Deliverance Deliverance by James Dickey
My rating: 4 of 5 stars

I think James Dickey’s “The Heaven of Animals” is one of the most compelling poems of the last half century. That doesn’t mean it’s necessarily among the very best – although it could be – but that it’s a call to consider our place in the world as either predator or prey. It happens to be powerfully written, and I’ve found it one of the best things to teach in introductory college literature settings, but above all it asks us to consider who we are if we neither hunting nor being hunted.

After all these years, I’d never read Deliverance. If you grew up when I did, though, you knew the song “Dueling Banjos” and you knew the phrase, “Squeal like a piggy” – neither of which I really understood at age 10 and neither of which appears directly in the novel. Still, now that I’ve read this, I understand both the power of the film (which I have never seen all the way through) and more of what Dickey may have been driving at in “The Heaven of Animals.”

Half of this book is the poetic meditation I expected on the distinction between the tedium of civilization and the thrill of life-as-survival. It opens with our narrator, Ed Gentry, recounting the irritating details of his life as an advertising executive. He’s worked to stay tough, but he’s in awe of his handsomer, stronger, more capable friend Lewis. So, when Lewis proposes a trip down the river through a north Georgia river about to be dammed up, it seems a last chance to grasp a vanishing outdoor world.

It's worth noting as well that the book ends in a similar “civilized” conflict – this one between potential conflicting stories about what took place on the river, in the inaccessible places of the world.

The other half of this book, though, is a classic thriller. It’s the middle section, and it pits man against man in a life-or-death showdown. Ed is initially hunted, and then he does the hunting.

This part is “Heaven of Animals” made literal, but a lot of the poetry gets lost in the translation. We get some powerful language about despair and last remnants of strength being just sufficient to the task, but somehow the urgency of the insight gets lost. Ed does what he has to do survive, but it certainly doesn’t ennoble him, and it doesn’t quite seem to give him the purpose that the poem celebrates. There’s nothing awe-inspiring about his [SPOILER] sending a razor-sharp arrow into a man’s throat. It’s an ugly and bloody instant.

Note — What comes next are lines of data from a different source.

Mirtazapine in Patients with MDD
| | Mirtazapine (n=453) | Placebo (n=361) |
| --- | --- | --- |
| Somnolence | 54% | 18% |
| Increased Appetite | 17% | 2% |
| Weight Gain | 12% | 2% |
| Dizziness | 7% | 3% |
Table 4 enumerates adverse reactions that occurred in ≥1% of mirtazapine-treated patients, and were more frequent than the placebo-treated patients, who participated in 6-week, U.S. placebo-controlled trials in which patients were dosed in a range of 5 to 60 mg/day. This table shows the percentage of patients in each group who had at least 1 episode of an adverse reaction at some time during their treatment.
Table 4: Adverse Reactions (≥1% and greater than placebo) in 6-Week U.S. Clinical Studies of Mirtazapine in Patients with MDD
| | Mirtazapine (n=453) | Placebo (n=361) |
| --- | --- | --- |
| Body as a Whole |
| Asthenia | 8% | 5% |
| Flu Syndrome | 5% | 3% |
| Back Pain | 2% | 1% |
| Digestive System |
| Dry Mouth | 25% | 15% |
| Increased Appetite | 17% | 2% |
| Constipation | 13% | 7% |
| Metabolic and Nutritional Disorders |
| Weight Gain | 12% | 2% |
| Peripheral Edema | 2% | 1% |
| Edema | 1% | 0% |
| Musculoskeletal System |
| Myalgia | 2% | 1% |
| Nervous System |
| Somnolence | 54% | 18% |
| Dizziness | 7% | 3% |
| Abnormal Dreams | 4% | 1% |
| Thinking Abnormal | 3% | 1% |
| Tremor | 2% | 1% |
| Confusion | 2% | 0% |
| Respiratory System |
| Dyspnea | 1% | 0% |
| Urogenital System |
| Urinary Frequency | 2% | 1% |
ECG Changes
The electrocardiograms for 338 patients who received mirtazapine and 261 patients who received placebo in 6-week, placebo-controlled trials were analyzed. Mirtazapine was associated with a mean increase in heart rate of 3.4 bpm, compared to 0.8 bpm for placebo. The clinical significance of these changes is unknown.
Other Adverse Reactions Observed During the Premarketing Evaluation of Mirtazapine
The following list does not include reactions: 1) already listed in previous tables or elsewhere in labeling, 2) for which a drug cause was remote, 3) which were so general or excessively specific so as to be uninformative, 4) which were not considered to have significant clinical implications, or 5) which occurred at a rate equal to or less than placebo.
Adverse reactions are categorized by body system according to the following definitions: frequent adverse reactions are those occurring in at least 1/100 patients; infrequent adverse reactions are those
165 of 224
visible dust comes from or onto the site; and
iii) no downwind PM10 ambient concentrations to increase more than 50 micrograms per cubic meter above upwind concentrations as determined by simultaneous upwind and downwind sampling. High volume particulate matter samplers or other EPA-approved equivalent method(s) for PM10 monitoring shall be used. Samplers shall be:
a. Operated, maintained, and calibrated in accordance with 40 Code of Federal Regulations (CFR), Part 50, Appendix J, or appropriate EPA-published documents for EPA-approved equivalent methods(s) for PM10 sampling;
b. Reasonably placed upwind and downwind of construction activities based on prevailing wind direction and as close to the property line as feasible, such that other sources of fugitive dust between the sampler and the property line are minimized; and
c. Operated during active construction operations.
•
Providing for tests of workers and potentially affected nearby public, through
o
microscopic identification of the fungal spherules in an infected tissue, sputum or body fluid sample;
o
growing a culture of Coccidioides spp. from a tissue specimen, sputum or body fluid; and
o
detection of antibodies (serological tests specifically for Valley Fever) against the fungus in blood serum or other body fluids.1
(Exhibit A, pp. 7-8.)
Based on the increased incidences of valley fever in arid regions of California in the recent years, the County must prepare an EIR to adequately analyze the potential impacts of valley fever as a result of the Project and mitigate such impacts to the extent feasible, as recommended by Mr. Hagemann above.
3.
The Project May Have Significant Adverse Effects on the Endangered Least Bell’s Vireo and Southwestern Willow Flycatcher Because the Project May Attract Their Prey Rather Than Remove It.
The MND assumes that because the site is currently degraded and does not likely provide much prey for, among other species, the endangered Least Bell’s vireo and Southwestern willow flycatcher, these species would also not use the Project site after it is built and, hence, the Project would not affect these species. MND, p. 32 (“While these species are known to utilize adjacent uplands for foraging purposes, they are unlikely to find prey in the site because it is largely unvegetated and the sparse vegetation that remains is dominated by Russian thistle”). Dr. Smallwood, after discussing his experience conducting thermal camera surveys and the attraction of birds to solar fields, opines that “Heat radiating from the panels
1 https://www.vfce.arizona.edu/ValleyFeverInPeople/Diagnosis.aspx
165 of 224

To be fair, Dickey drives that point home by having Ed fall on his own arrow in the same exchange. Ed nearly kills himself in the moment of the killing that he does, and I admire the ambiguity that gives us. Much of its potential for poetry vanishes, though, under the weight of the thriller unspooling around it: we want to know whether Ed will survive.

As a bottom line, then, I do recommend this book – one I saw on every shelf of every one of my friends’ parents in the middle 1970s. I can’t tell how well it holds up altogether, and it’s particularly disturbing in this Trump era to see how much of it turns on the fundamental inability for the ‘elites’ of the city to communicate with the left-behind people of the rural spaces. In the end, though, Dickey is such a talented wordsmith, and he’s wrestling with such primal questions, that the still-thrilling conflict at the heart doesn’t entirely obscure the poetic question that lies even deeper.